### Provided records ###
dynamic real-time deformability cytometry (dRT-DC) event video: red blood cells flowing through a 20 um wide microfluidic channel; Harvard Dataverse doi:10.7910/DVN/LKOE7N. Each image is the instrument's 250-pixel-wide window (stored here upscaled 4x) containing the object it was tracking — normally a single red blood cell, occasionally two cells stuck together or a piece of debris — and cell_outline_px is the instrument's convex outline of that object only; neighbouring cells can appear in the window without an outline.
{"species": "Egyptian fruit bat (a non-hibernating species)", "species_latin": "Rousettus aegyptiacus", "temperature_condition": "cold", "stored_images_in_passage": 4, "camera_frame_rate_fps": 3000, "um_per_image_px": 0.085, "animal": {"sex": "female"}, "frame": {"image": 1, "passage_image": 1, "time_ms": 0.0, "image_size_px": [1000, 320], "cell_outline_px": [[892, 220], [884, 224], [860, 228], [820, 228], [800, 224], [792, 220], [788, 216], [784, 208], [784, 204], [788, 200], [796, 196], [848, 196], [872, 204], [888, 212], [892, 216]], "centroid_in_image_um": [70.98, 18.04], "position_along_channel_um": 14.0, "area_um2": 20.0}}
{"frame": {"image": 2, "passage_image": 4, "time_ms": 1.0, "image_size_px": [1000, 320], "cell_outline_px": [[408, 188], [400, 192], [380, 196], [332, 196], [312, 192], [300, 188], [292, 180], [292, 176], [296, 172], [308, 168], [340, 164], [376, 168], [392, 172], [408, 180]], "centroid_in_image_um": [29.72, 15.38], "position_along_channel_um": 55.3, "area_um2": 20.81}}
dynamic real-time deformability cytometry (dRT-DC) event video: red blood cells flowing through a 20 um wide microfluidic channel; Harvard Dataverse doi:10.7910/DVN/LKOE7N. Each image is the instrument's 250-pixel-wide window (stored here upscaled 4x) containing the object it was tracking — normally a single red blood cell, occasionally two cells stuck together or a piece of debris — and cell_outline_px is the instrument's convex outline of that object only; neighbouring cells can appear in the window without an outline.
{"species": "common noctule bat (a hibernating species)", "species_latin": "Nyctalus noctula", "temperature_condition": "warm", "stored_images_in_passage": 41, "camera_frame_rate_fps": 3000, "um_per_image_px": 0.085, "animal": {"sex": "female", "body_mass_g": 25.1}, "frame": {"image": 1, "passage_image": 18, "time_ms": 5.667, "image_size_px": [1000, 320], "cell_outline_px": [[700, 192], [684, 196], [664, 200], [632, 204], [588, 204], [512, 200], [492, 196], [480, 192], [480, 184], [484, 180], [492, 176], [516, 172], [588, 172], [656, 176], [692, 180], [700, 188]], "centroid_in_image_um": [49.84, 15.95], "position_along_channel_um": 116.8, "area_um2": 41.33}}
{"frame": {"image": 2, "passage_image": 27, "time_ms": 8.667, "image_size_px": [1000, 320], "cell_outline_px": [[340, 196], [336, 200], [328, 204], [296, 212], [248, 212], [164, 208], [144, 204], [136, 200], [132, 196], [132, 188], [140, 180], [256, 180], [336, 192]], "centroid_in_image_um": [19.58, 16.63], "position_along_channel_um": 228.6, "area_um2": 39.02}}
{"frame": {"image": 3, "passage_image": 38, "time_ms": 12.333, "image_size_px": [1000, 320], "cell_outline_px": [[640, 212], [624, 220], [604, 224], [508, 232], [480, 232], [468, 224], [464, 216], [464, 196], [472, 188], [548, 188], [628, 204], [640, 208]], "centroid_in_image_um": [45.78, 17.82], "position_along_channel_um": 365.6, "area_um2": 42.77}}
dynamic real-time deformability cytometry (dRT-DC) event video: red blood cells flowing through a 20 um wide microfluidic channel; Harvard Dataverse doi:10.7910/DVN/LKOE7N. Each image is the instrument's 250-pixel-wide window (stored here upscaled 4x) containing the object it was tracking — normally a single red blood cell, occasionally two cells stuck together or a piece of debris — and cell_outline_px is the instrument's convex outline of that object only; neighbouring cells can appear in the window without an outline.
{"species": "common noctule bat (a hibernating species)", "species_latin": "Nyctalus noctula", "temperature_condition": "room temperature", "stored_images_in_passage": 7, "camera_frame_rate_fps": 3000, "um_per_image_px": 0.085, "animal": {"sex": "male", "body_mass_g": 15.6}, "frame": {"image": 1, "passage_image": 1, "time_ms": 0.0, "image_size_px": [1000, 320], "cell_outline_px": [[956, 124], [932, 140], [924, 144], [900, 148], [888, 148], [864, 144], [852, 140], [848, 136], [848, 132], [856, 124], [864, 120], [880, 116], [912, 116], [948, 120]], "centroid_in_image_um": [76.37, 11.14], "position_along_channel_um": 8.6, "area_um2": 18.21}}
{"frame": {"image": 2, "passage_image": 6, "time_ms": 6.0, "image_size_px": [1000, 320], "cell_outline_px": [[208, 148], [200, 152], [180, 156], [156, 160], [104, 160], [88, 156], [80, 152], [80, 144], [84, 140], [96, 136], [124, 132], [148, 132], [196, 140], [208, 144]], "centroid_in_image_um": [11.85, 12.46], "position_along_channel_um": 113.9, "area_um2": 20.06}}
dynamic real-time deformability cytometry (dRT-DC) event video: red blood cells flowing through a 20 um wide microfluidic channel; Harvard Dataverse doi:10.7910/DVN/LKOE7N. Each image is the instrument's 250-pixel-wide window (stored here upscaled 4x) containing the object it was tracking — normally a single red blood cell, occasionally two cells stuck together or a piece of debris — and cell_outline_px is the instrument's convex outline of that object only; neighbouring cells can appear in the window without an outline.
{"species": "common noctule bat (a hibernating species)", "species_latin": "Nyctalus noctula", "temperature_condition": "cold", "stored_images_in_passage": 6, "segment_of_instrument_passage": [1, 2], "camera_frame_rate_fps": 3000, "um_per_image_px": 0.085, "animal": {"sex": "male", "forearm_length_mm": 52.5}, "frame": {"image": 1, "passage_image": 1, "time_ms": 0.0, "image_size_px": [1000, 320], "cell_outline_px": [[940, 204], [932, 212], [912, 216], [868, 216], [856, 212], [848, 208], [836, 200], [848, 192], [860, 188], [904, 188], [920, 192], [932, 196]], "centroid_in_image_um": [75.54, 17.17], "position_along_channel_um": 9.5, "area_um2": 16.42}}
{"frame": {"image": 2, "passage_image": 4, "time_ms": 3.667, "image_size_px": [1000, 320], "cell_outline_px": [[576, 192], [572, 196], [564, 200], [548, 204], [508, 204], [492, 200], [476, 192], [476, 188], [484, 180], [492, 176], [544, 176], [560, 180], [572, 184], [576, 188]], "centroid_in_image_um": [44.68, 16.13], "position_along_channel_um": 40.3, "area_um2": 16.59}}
###
Aim of the task: Each entry above is to be set down again in exactly the same words.

Task response:
dynamic real-time deformability cytometry (dRT-DC) event video: red blood cells flowing through a 20 um wide microfluidic channel; Harvard Dataverse doi:10.7910/DVN/LKOE7N. Each image is the instrument's 250-pixel-wide window (stored here upscaled 4x) containing the object it was tracking — normally a single red blood cell, occasionally two cells stuck together or a piece of debris — and cell_outline_px is the instrument's convex outline of that object only; neighbouring cells can appear in the window without an outline.
{"species": "Egyptian fruit bat (a non-hibernating species)", "species_latin": "Rousettus aegyptiacus", "temperature_condition": "cold", "stored_images_in_passage": 4, "camera_frame_rate_fps": 3000, "um_per_image_px": 0.085, "animal": {"sex": "female"}, "frame": {"image": 1, "passage_image": 1, "time_ms": 0.0, "image_size_px": [1000, 320], "cell_outline_px": [[892, 220], [884, 224], [860, 228], [820, 228], [800, 224], [792, 220], [788, 216], [784, 208], [784, 204], [788, 200], [796, 196], [848, 196], [872, 204], [888, 212], [892, 216]], "centroid_in_image_um": [70.98, 18.04], "position_along_channel_um": 14.0, "area_um2": 20.0}}
{"frame": {"image": 2, "passage_image": 4, "time_ms": 1.0, "image_size_px": [1000, 320], "cell_outline_px": [[408, 188], [400, 192], [380, 196], [332, 196], [312, 192], [300, 188], [292, 180], [292, 176], [296, 172], [308, 168], [340, 164], [376, 168], [392, 172], [408, 180]], "centroid_in_image_um": [29.72, 15.38], "position_along_channel_um": 55.3, "area_um2": 20.81}}
dynamic real-time deformability cytometry (dRT-DC) event video: red blood cells flowing through a 20 um wide microfluidic channel; Harvard Dataverse doi:10.7910/DVN/LKOE7N. Each image is the instrument's 250-pixel-wide window (stored here upscaled 4x) containing the object it was tracking — normally a single red blood cell, occasionally two cells stuck together or a piece of debris — and cell_outline_px is the instrument's convex outline of that object only; neighbouring cells can appear in the window without an outline.
{"species": "common noctule bat (a hibernating species)", "species_latin": "Nyctalus noctula", "temperature_condition": "warm", "stored_images_in_passage": 41, "camera_frame_rate_fps": 3000, "um_per_image_px": 0.085, "animal": {"sex": "female", "body_mass_g": 25.1}, "frame": {"image": 1, "passage_image": 18, "time_ms": 5.667, "image_size_px": [1000, 320], "cell_outline_px": [[700, 192], [684, 196], [664, 200], [632, 204], [588, 204], [512, 200], [492, 196], [480, 192], [480, 184], [484, 180], [492, 176], [516, 172], [588, 172], [656, 176], [692, 180], [700, 188]], "centroid_in_image_um": [49.84, 15.95], "position_along_channel_um": 116.8, "area_um2": 41.33}}
{"frame": {"image": 2, "passage_image": 27, "time_ms": 8.667, "image_size_px": [1000, 320], "cell_outline_px": [[340, 196], [336, 200], [328, 204], [296, 212], [248, 212], [164, 208], [144, 204], [136, 200], [132, 196], [132, 188], [140, 180], [256, 180], [336, 192]], "centroid_in_image_um": [19.58, 16.63], "position_along_channel_um": 228.6, "area_um2": 39.02}}
{"frame": {"image": 3, "passage_image": 38, "time_ms": 12.333, "image_size_px": [1000, 320], "cell_outline_px": [[640, 212], [624, 220], [604, 224], [508, 232], [480, 232], [468, 224], [464, 216], [464, 196], [472, 188], [548, 188], [628, 204], [640, 208]], "centroid_in_image_um": [45.78, 17.82], "position_along_channel_um": 365.6, "area_um2": 42.77}}
dynamic real-time deformability cytometry (dRT-DC) event video: red blood cells flowing through a 20 um wide microfluidic channel; Harvard Dataverse doi:10.7910/DVN/LKOE7N. Each image is the instrument's 250-pixel-wide window (stored here upscaled 4x) containing the object it was tracking — normally a single red blood cell, occasionally two cells stuck together or a piece of debris — and cell_outline_px is the instrument's convex outline of that object only; neighbouring cells can appear in the window without an outline.
{"species": "common noctule bat (a hibernating species)", "species_latin": "Nyctalus noctula", "temperature_condition": "room temperature", "stored_images_in_passage": 7, "camera_frame_rate_fps": 3000, "um_per_image_px": 0.085, "animal": {"sex": "male", "body_mass_g": 15.6}, "frame": {"image": 1, "passage_image": 1, "time_ms": 0.0, "image_size_px": [1000, 320], "cell_outline_px": [[956, 124], [932, 140], [924, 144], [900, 148], [888, 148], [864, 144], [852, 140], [848, 136], [848, 132], [856, 124], [864, 120], [880, 116], [912, 116], [948, 120]], "centroid_in_image_um": [76.37, 11.14], "position_along_channel_um": 8.6, "area_um2": 18.21}}
{"frame": {"image": 2, "passage_image": 6, "time_ms": 6.0, "image_size_px": [1000, 320], "cell_outline_px": [[208, 148], [200, 152], [180, 156], [156, 160], [104, 160], [88, 156], [80, 152], [80, 144], [84, 140], [96, 136], [124, 132], [148, 132], [196, 140], [208, 144]], "centroid_in_image_um": [11.85, 12.46], "position_along_channel_um": 113.9, "area_um2": 20.06}}
dynamic real-time deformability cytometry (dRT-DC) event video: red blood cells flowing through a 20 um wide microfluidic channel; Harvard Dataverse doi:10.7910/DVN/LKOE7N. Each image is the instrument's 250-pixel-wide window (stored here upscaled 4x) containing the object it was tracking — normally a single red blood cell, occasionally two cells stuck together or a piece of debris — and cell_outline_px is the instrument's convex outline of that object only; neighbouring cells can appear in the window without an outline.
{"species": "common noctule bat (a hibernating species)", "species_latin": "Nyctalus noctula", "temperature_condition": "cold", "stored_images_in_passage": 6, "segment_of_instrument_passage": [1, 2], "camera_frame_rate_fps": 3000, "um_per_image_px": 0.085, "animal": {"sex": "male", "forearm_length_mm": 52.5}, "frame": {"image": 1, "passage_image": 1, "time_ms": 0.0, "image_size_px": [1000, 320], "cell_outline_px": [[940, 204], [932, 212], [912, 216], [868, 216], [856, 212], [848, 208], [836, 200], [848, 192], [860, 188], [904, 188], [920, 192], [932, 196]], "centroid_in_image_um": [75.54, 17.17], "position_along_channel_um": 9.5, "area_um2": 16.42}}
{"frame": {"image": 2, "passage_image": 4, "time_ms": 3.667, "image_size_px": [1000, 320], "cell_outline_px": [[576, 192], [572, 196], [564, 200], [548, 204], [508, 204], [492, 200], [476, 192], [476, 188], [484, 180], [492, 176], [544, 176], [560, 180], [572, 184], [576, 188]], "centroid_in_image_um": [44.68, 16.13], "position_along_channel_um": 40.3, "area_um2": 16.59}}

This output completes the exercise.